Alvarenga wore long hair and a beard, but seemed in reasonably good health, according to media reports.
"It's hard for me to imagine someone surviving 13 months at sea," said Tom Armbruster, U.S. ambassador to the Marshall Islands. "But it's also hard to imagine how someone might arrive on Ebon out of the blue. Certainly this guy has had an ordeal, and has been at sea for some time.
"He talked about scooping up little fish that swam alongside the boat and eating them raw," Armbruster said. "He also said he ate birds, and drank birds' blood."
Alvarenga said he survived by eating whatever he could catch with his hands. He said he had to hold his own nose to choke down the raw food, according to an NBC report.
Gee Bing, the acting secretary of foreign affairs for the Marshall Islands, said he was somewhat skeptical of Alvarenga's account after meeting with him Monday.
"It does sound like an incredible story and I'm not sure if I believe his story," Bing said. "When we saw him, he was not really thin compared to other survivors in the past. I may have some doubts. Once we start communicating with where he's from, we'll be able to find out more information."
Alvargena is a native of El Salvador and has lived in Mexico for 15 years.
Erik van Sebille, an oceanographer at the University of New South Wales, said there was a good chance a boat drifting off Mexico's west coast would eventually be carried by currents to the Marshall Islands.
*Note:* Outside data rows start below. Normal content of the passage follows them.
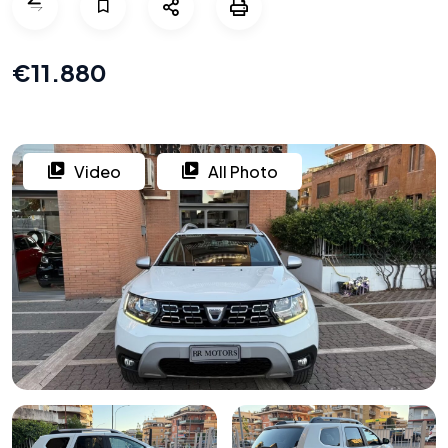
€11.880
Video
All Photo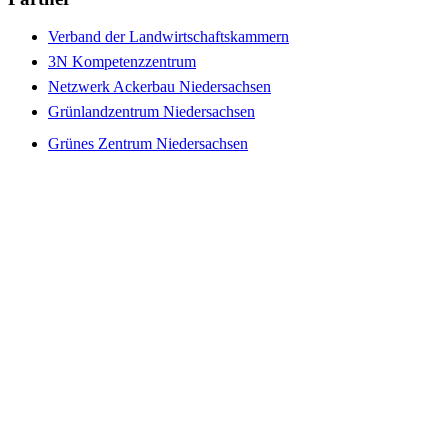
Verband der Landwirtschaftskammern
3N Kompetenzzentrum
Netzwerk Ackerbau Niedersachsen
Grünlandzentrum Niedersachsen
Grünes Zentrum Niedersachsen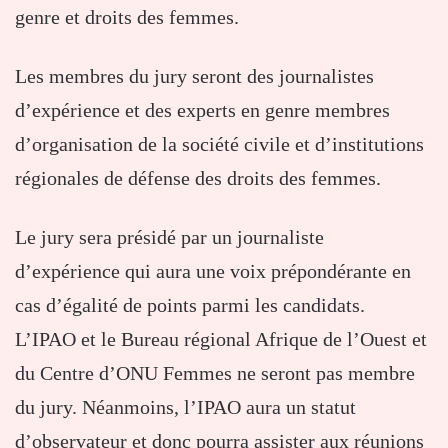
genre et droits des femmes.
Les membres du jury seront des journalistes
d’expérience et des experts en genre membres
d’organisation de la société civile et d’institutions
régionales de défense des droits des femmes.
Le jury sera présidé par un journaliste
d’expérience qui aura une voix prépondérante en
cas d’égalité de points parmi les candidats.
L’IPAO et le Bureau régional Afrique de l’Ouest et
du Centre d’ONU Femmes ne seront pas membre
du jury. Néanmoins, l’IPAO aura un statut
d’observateur et donc pourra assister aux réunions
He said such a journey would typically take 18 months to two years depending on the winds and currents, although 13 months was possible.
"The way that the currents in the Pacific work is that there is a very strong westerly current just north of the equator and that basically drives you directly from Mexico all the way toward Indonesia and in the path, you go right over the Marshall Islands," he said.
There have been other cases of people surviving for months adrift in the Pacific. In a case with similarities, three Mexican shark fishermen in 2006 said they were lost at sea for nine months before being rescued near the Marshall Islands. In 1989, four men survived nearly four months in the Pacific Ocean near New Zealand after their multihulled boat capsized.